■ What is being asked ■
Using the entries that follow, give the number of lines containing the string "between". Write nothing besides that number.

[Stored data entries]
□ □ □ □ □ □ □

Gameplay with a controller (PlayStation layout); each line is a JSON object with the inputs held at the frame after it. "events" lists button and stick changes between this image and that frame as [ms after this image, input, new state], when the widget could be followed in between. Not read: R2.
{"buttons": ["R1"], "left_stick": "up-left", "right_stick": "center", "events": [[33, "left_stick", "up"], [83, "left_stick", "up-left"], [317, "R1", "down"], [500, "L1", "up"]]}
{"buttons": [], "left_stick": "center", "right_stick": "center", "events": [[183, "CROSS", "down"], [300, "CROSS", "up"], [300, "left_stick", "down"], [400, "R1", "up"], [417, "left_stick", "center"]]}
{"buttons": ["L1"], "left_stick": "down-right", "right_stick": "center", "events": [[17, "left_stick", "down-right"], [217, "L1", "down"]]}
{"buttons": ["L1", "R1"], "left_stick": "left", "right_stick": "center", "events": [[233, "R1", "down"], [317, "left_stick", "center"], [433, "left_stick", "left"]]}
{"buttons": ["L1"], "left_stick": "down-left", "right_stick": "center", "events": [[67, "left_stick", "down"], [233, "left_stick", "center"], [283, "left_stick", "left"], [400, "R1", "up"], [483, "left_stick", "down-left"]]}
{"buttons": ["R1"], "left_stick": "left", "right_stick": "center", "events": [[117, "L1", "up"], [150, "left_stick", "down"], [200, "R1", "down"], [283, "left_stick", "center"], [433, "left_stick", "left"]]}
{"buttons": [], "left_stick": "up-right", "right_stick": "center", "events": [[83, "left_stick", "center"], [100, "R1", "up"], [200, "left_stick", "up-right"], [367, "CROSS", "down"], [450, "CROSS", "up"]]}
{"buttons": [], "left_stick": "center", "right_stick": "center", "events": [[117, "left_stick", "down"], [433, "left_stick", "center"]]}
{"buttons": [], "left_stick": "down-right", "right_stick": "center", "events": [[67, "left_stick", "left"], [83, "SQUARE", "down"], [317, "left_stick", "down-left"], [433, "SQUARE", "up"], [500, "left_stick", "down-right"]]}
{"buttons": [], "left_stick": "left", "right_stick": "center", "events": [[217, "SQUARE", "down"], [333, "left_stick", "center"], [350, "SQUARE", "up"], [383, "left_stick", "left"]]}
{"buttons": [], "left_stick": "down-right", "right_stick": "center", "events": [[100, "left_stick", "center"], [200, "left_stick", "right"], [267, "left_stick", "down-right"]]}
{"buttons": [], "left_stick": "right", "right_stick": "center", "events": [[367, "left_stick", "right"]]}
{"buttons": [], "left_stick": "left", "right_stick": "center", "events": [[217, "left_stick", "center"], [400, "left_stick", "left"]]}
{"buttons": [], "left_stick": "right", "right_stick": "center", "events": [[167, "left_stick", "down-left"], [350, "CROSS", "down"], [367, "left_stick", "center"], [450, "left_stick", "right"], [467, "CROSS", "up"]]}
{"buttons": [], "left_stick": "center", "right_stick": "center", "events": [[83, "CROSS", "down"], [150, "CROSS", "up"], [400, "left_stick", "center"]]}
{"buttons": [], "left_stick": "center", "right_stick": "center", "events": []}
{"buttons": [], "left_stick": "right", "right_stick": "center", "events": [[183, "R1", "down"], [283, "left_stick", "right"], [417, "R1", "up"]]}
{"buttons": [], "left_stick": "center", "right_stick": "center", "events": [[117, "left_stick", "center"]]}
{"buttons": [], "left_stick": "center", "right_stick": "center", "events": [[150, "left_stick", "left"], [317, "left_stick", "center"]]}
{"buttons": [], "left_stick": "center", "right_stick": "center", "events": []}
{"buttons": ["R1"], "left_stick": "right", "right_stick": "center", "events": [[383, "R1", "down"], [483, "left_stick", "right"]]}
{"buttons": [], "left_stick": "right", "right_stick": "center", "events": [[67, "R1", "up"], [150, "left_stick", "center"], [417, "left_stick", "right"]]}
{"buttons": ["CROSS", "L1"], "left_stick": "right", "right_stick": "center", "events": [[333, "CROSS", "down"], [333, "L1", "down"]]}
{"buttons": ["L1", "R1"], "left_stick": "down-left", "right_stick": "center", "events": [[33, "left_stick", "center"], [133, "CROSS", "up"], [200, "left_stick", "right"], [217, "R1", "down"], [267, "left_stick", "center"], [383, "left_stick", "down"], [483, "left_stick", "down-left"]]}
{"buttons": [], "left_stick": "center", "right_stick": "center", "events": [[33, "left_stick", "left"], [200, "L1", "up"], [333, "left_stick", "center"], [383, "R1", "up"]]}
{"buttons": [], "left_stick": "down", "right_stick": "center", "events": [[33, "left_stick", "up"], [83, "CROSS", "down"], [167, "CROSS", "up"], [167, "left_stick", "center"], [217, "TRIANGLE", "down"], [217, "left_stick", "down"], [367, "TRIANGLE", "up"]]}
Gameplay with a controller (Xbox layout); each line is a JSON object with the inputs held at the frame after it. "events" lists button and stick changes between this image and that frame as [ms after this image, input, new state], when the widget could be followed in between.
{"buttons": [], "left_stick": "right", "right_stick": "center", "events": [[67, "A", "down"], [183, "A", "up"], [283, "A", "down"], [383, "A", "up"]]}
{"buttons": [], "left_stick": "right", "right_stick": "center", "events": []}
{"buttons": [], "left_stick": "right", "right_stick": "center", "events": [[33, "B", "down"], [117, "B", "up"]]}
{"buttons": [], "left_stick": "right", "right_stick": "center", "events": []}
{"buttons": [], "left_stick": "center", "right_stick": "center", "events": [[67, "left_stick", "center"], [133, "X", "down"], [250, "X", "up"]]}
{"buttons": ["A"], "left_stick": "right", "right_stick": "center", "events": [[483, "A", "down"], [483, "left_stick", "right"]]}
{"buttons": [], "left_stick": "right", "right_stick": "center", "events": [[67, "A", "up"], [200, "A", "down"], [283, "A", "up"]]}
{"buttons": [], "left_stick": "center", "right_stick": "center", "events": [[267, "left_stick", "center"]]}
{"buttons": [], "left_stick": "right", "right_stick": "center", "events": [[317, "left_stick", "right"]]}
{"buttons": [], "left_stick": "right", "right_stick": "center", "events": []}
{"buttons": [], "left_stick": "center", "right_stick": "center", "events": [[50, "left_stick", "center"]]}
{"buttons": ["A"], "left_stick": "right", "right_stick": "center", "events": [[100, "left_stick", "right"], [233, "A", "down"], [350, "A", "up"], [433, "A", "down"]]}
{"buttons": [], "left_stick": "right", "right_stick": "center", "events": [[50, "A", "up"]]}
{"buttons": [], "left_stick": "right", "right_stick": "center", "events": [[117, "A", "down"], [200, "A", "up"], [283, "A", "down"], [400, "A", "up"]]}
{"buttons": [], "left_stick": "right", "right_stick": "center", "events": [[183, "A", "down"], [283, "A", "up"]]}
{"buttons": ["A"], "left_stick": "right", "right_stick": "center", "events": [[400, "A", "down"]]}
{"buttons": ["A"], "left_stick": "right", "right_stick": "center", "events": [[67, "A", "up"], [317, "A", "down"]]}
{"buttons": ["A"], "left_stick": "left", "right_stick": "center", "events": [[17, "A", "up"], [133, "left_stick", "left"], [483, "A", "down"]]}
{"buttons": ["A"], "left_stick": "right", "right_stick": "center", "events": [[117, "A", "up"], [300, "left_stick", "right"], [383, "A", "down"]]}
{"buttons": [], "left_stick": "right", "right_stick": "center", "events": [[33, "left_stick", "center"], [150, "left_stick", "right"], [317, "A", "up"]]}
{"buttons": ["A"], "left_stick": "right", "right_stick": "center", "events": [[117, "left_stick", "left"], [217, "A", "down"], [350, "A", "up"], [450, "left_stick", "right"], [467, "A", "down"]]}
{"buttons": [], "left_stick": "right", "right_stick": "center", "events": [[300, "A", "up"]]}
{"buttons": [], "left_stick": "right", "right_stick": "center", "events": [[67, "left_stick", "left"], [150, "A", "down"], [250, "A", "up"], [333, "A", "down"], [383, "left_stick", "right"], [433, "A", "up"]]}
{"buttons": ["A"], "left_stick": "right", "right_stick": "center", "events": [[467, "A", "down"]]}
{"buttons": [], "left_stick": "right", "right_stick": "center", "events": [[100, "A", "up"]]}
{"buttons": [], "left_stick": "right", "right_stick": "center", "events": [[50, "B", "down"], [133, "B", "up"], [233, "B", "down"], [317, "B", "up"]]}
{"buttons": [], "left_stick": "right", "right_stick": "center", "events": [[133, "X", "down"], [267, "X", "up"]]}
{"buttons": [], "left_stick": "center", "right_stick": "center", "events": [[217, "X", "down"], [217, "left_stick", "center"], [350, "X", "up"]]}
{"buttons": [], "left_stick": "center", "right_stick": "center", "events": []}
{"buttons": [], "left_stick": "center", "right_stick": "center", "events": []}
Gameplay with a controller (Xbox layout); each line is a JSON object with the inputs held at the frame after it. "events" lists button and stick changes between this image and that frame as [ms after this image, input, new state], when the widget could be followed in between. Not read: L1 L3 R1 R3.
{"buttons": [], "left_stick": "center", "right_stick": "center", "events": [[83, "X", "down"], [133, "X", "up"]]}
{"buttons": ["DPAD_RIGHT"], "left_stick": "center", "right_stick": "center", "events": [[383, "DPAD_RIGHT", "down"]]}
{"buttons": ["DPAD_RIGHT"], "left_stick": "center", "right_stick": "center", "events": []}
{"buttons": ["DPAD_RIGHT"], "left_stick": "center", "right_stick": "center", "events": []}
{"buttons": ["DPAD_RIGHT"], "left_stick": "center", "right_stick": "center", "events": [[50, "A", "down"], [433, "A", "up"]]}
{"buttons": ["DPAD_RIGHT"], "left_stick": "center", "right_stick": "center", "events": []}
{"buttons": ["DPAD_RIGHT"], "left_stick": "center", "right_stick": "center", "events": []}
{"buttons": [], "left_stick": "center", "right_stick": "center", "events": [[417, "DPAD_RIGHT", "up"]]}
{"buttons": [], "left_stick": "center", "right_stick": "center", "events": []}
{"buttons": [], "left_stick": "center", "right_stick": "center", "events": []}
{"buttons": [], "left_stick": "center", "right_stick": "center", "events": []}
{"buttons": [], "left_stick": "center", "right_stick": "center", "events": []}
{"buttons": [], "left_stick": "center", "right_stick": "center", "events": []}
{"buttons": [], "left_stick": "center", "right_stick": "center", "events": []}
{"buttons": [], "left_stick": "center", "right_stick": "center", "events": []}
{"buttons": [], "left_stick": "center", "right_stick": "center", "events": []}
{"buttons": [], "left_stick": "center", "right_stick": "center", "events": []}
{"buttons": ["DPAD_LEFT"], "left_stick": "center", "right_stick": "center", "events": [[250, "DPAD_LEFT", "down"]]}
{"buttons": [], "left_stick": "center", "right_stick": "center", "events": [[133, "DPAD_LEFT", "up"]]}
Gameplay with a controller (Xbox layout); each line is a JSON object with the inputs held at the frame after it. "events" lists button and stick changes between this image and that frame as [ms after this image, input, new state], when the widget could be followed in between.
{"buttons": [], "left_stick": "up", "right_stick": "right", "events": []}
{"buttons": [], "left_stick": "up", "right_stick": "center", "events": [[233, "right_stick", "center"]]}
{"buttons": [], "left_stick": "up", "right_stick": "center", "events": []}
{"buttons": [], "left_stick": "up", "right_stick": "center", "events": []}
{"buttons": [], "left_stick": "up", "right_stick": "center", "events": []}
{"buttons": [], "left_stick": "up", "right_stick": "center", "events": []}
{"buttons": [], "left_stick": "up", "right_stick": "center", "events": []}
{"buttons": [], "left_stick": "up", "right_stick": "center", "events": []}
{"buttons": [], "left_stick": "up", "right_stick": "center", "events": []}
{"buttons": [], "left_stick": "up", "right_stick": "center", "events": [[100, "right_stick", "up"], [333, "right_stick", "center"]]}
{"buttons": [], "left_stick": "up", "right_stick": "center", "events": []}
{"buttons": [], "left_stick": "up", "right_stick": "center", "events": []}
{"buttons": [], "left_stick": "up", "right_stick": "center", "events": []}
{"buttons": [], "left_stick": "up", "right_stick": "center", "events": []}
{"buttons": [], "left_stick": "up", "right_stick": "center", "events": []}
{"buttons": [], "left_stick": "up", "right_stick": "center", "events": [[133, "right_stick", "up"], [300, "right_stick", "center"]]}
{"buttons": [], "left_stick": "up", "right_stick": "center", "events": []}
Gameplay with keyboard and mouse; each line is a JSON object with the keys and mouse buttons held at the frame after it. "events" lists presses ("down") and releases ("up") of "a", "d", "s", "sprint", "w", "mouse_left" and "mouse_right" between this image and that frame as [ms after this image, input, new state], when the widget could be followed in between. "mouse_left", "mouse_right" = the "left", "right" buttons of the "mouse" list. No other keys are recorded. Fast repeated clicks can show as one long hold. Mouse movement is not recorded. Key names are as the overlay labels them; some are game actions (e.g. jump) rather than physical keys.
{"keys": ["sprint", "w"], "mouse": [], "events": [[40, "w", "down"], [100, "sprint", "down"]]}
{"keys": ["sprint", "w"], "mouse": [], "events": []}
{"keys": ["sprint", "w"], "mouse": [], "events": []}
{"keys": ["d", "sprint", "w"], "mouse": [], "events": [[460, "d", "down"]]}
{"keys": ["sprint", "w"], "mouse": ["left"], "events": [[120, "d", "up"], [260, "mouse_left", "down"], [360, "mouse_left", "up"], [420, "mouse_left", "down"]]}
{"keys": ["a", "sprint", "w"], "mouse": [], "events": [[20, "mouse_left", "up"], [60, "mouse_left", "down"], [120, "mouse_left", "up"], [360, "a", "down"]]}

□ □ □ □ □ □ □

■ Response box ■
5